The original reason why Ralph (played skilfully by John C. Reilly) and his best friend, Vanellope (voiced by Sarah Silverman), connect online is to find a replacement controller for Sugar Rush, the colorful races on the theme of candy and chocolate game in which she participates. But soon enough, they lose their bearings in the Internet's labyrinthine cacophony, portrayed by directors Rich Moore and Phil Johnston as an extremely busy and multilayered cityscape of brands, emojis and message bubbles.
To raise the funds needed to buy the controller (which they accidentally put up to 27,001 USD on eBay because they have virtually no idea what money is), Ralph becomes a superstar of the viral video on a site called BuzzzTube.
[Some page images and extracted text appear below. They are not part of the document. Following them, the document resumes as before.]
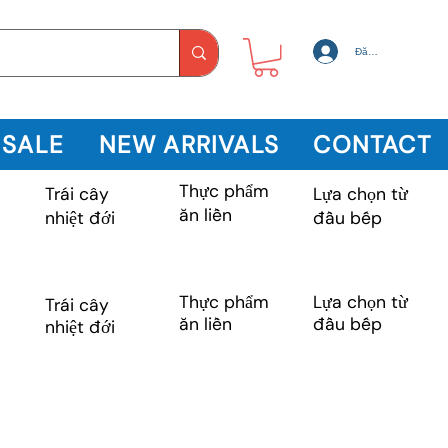
Đăng nhập
 SALE
NEW ARRIVALS
CONTACT
Thực phẩm
Trái cây
m
Lựa chọn từ
ăn liền
nhiệt đới
đầu bếp
Lựa chọn từ
Thực phẩm
Trái cây
m
đầu bếp
ăn liền
nhiệt đới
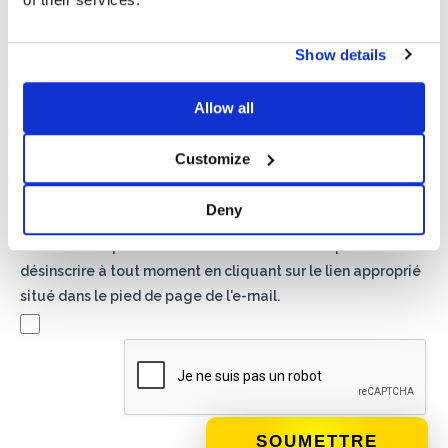
Show details
Politique de confidentialité*
J'autorise le traitement de mes données conformément
Allow all
aux dispositions de la
politique de confidentialité
Customize
Newsletter
En cochant cette case, vous acceptez de recevoir du
Deny
matériel publicitaire sur les produits et services fournis par
Basic S.B.R.L. par le biais de newsletters. Vous pouvez vous
désinscrire à tout moment en cliquant sur le lien approprié
situé dans le pied de page de l'e-mail.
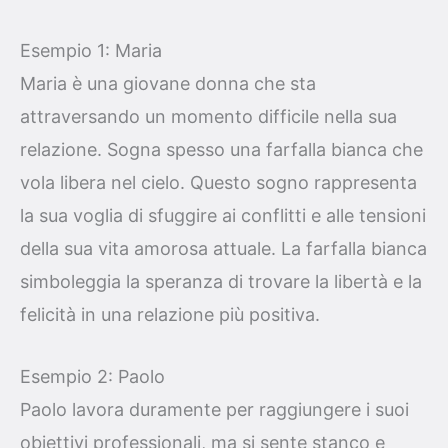
Esempio 1: Maria
Maria è una giovane donna che sta
attraversando un momento difficile nella sua
relazione. Sogna spesso una farfalla bianca che
vola libera nel cielo. Questo sogno rappresenta
la sua voglia di sfuggire ai conflitti e alle tensioni
della sua vita amorosa attuale. La farfalla bianca
simboleggia la speranza di trovare la libertà e la
felicità in una relazione più positiva.
Esempio 2: Paolo
Paolo lavora duramente per raggiungere i suoi
obiettivi professionali, ma si sente stanco e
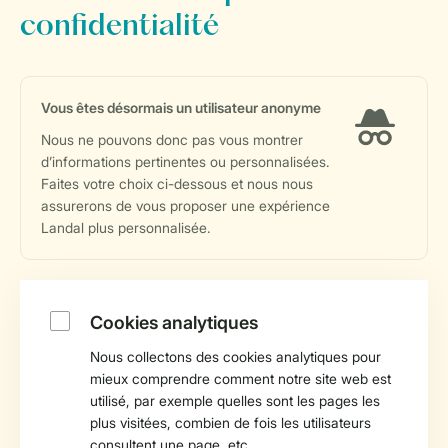
confidentialité
Vous êtes désormais un utilisateur anonyme
Nous ne pouvons donc pas vous montrer
d’informations pertinentes ou personnalisées.
Faites votre choix ci-dessous et nous nous
assurerons de vous proposer une expérience
Landal plus personnalisée.
Cookies analytiques
Nous collectons des cookies analytiques pour
mieux comprendre comment notre site web est
utilisé, par exemple quelles sont les pages les
plus visitées, combien de fois les utilisateurs
consultent une page, etc.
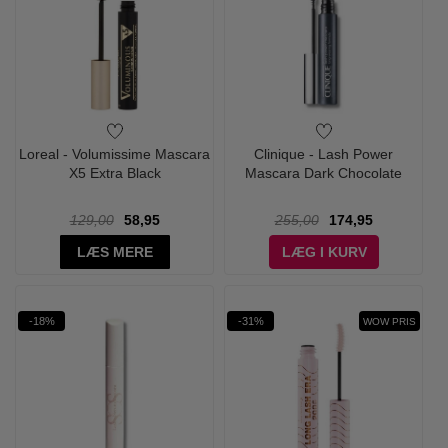
Loreal - Volumissime Mascara
Clinique - Lash Power
X5 Extra Black
Mascara Dark Chocolate
129,00
58,95
255,00
174,95
LÆS MERE
LÆG I KURV
-18%
-31%
WOW PRIS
He is then the victim of abuse from bulletin boards, as well as the fame of today and tomorrow of the digital era.
Meanwhile, the sweet little Vanellope is amazed by a difficult game called Slaughter Race, which takes place in a waste landfill, lowriders dancing, arsonists and sharks. At one point, she also finds herself in a corner of the Web called Oh My Disney !, where she receives life advice worthy of a Disney princess collective. (It's a bit clever of synergistic self-deprecation for the studio: Who is not Want to see Cinderella break a glass slipper and brandish it as a weapon? Or for the little mermaid to be excited to put on a t – shirt?
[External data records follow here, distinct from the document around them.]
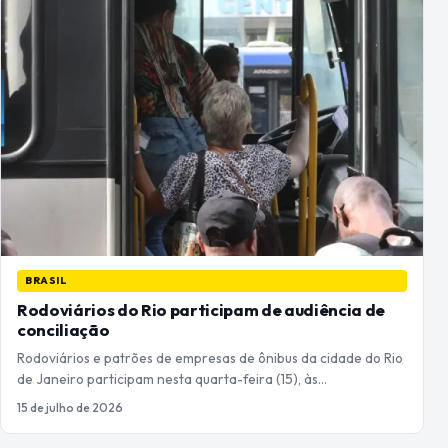
BRASIL
Rodoviários do Rio participam de audiência de
conciliação
Rodoviários e patrões de empresas de ônibus da cidade do Rio
de Janeiro participam nesta quarta-feira (15), às…
15 de julho de 2026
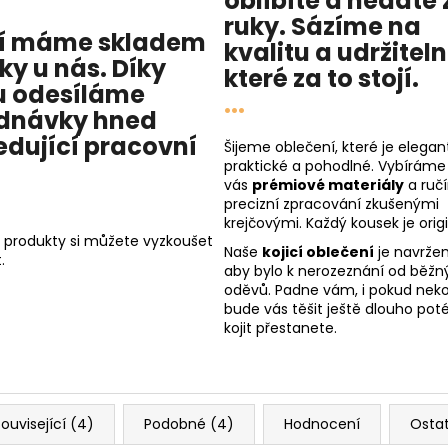
oblíbíte a nedáte 
ruky. Sázíme na
í máme skladem
kvalitu
a
udržitel
cky u nás
. Díky
které za to stojí.
 odesíláme
...
dnávky hned
edující pracovní
Šijeme oblečení, které je elegant
praktické a pohodlné. Vybíráme
vás
prémiové materiály
a ruč
precizní zpracování zkušenými
krejčovými. Každý kousek je origi
 produkty si můžete vyzkoušet
Naše
kojicí oblečení
je navržen
.
aby bylo k nerozeznání od běžn
oděvů. Padne vám, i pokud nekoj
bude vás těšit ještě dlouho poté
kojit přestanete.
ouvisející (4)
Podobné (4)
Hodnocení
Osta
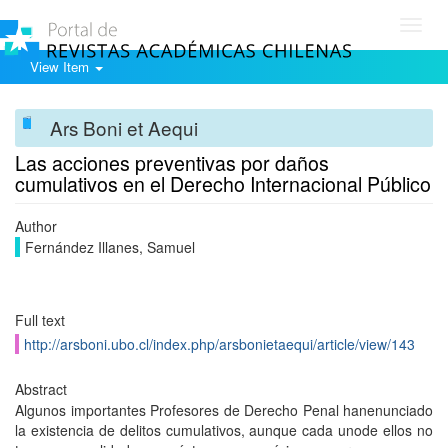
Toggl
navig
View Item
Ars Boni et Aequi
Las acciones preventivas por daños
cumulativos en el Derecho Internacional Público
Author
Fernández Illanes, Samuel
Full text
http://arsboni.ubo.cl/index.php/arsbonietaequi/article/view/143
Abstract
Algunos importantes Profesores de Derecho Penal hanenunciado
la existencia de delitos cumulativos, aunque cada unode ellos no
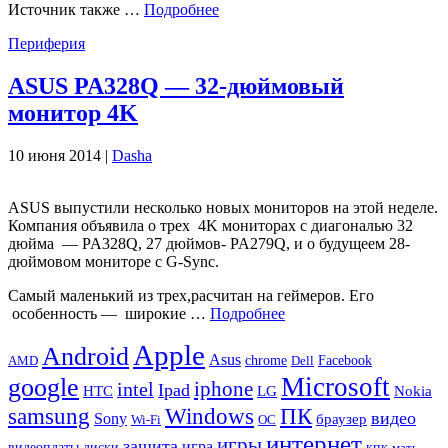
Источник также …
Подробнее
Периферия
ASUS PA328Q — 32-дюймовый
монитор 4K
10 июня 2014 |
Dasha
ASUS выпустили несколько новых мониторов на этой неделе.
Компания объявила о трех 4K мониторах с диагональю 32
дюйма — PA328Q, 27 дюймов- PA279Q, и о будущеем 28-
дюймовом мониторе с G-Sync.
Самый маленький из трех,расчитан ​​на геймеров. Его
особенность — широкие …
Подробнее
Apple
Android
Asus
chrome
AMD
Dell
Facebook
Microsoft
google
iphone
intel
Ipad
HTC
Nokia
LG
samsung
Windows
ПК
видео
Sony
браузер
Wi-Fi
ОС
интернет
игры
защита
игра
видеоплаты
диски
кпк
мать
By the time Vanellope begins to chart his own path, Ralph is obsessed with the idea of saving their once inseparable friendship, making it an easy prey to the internet's ability to feed off its insecurities – of all our "tendencies to indigence, adaptations and self-destruction". somewhere in the middle of the film's images and his deliriously irreverent humor, we might begin to realize that we are looking at a terrifying and incisive satire on how a life lived online makes us monsters.